The first half of barrish comes to a close with ten simultaneous duets. It is the only time the entire extended-cast takes the stage. The ever-present Ives is, again, positioned in the center, while the dancers around her engage in a choreographed series of kissing, groping, and weight catching. The pairs interrupt their making out with standard modern dance movement: rolling over each other’s backs, piggyback rides, and some awkward slow dancing. Impressive for the sheer coordination of many bodies, the duets fail to provide a dramatic continuity that matches the over-the-top excitement of the rest of the show.

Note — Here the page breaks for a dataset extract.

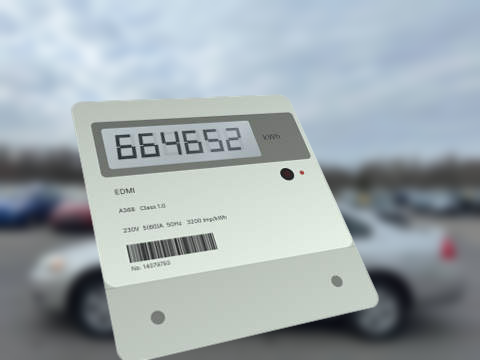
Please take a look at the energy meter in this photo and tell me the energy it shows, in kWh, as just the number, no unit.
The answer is 664652
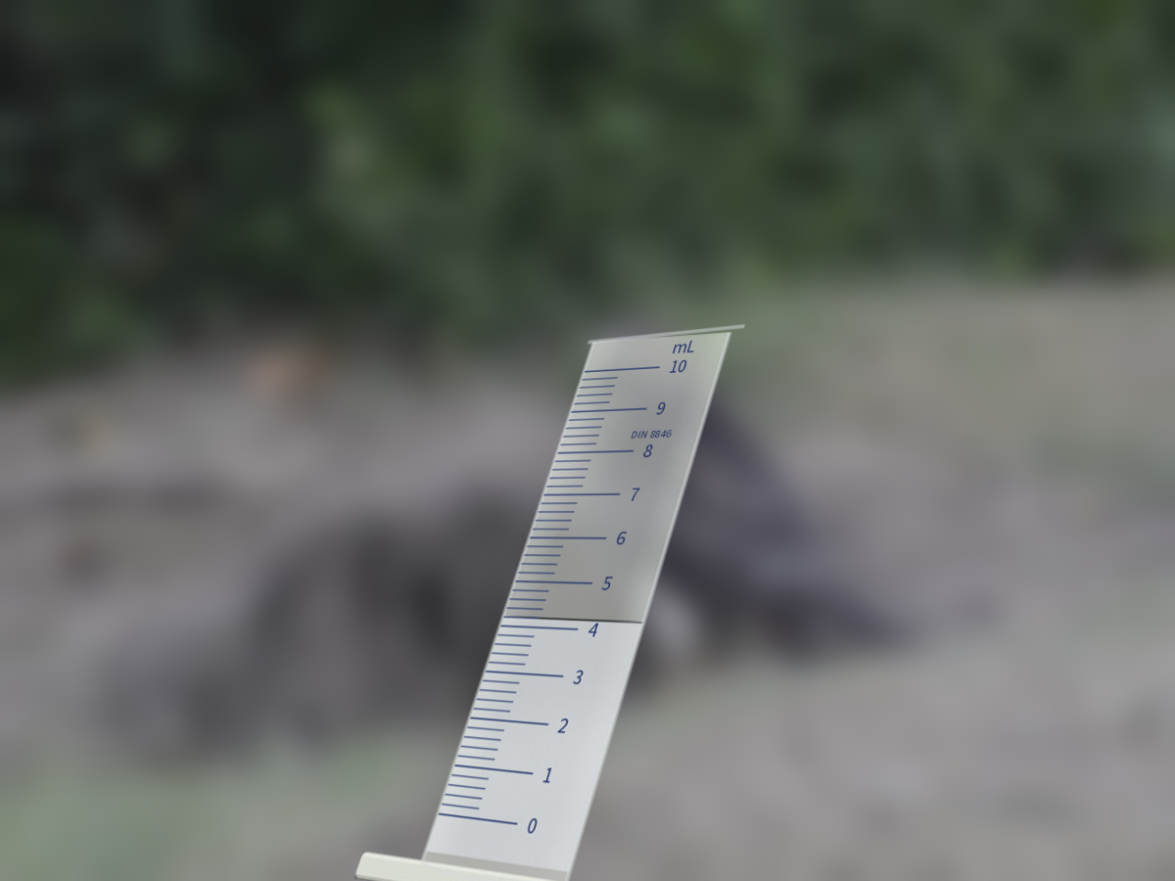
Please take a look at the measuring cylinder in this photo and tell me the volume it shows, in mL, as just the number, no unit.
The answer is 4.2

L to R: Emily Skillings, Anna Adams Stark, Lillie De, and Leah Ives in barrish; choreography by Sarah A.O .Rosner;
Photo © Paula Court

Duet play returns frequently in the second half of the evening. At one point, Skillings and Stark become so intertwined that they literally sew the front of their shirts together with a red thread. This moment of togetherness is dismantled when the two women lean away from each other allowing the thread to rip their shirts apart.

In barrish we are ping- ponged from blunt emotional force to absolute stillness. The pattern of building things up just to break them down is both compelling and exhausting. In the performers, I see the fatigue of their continuous emotional and physical outpouring. In the audience, I see confusion and the anxious wonder of, “What’s coming next?” This continues through to the final moment, when the entire cast ,assembled on stage and seemingly ready for a curtain call, is  ambushed by a completely naked couple- Sarah McSherry and Woody Leslie - who dive into the center of the group in ,again, an intense make-out session. Whoa.

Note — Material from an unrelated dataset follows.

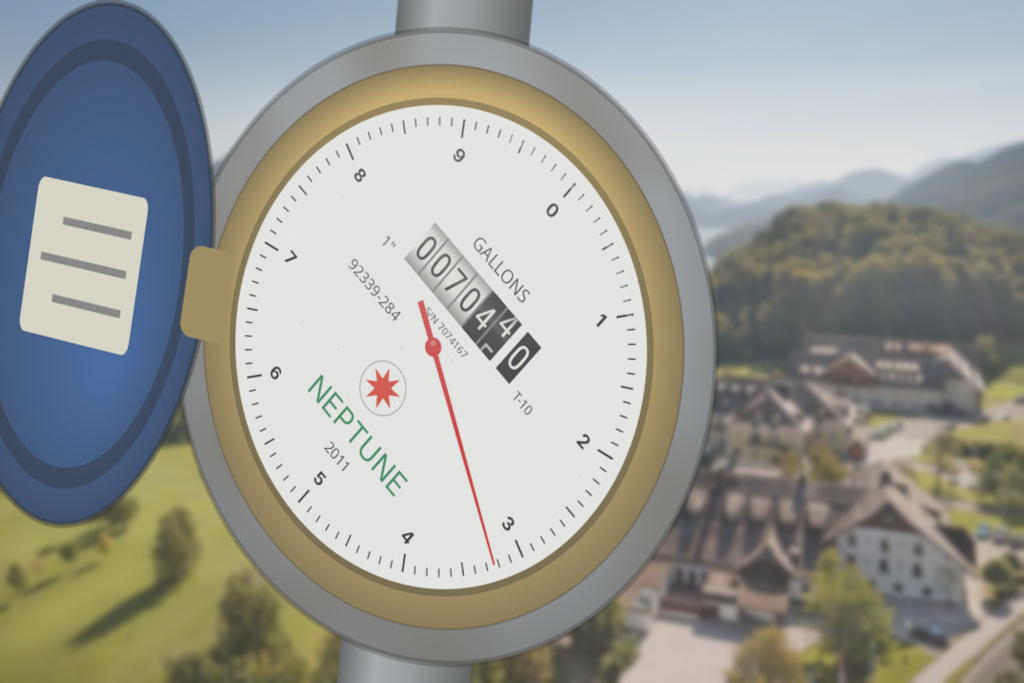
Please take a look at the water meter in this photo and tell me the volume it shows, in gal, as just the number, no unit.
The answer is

L to R: Anna Adams Stark and Leah Ives;in barrish; choreography by Sarah A.O .Rosner;
Photo © Paula Court

Rosner’s provocative and well- crafted dances embrace the culture of New York’s downtown dancer in 2012; hipsters that believe in creativity at all costs. We live in Brooklyn. We have performances in loft spaces and friend’s bars. We spend too much money on coffee and spend all of our time thinking about how to make dances, with or without that money.

As an artist and a producer Sarah Rosner is searching for new ways to sustain this art and create work worthy of sustainability; and, I am saving my coffee money for tickets to her next performance.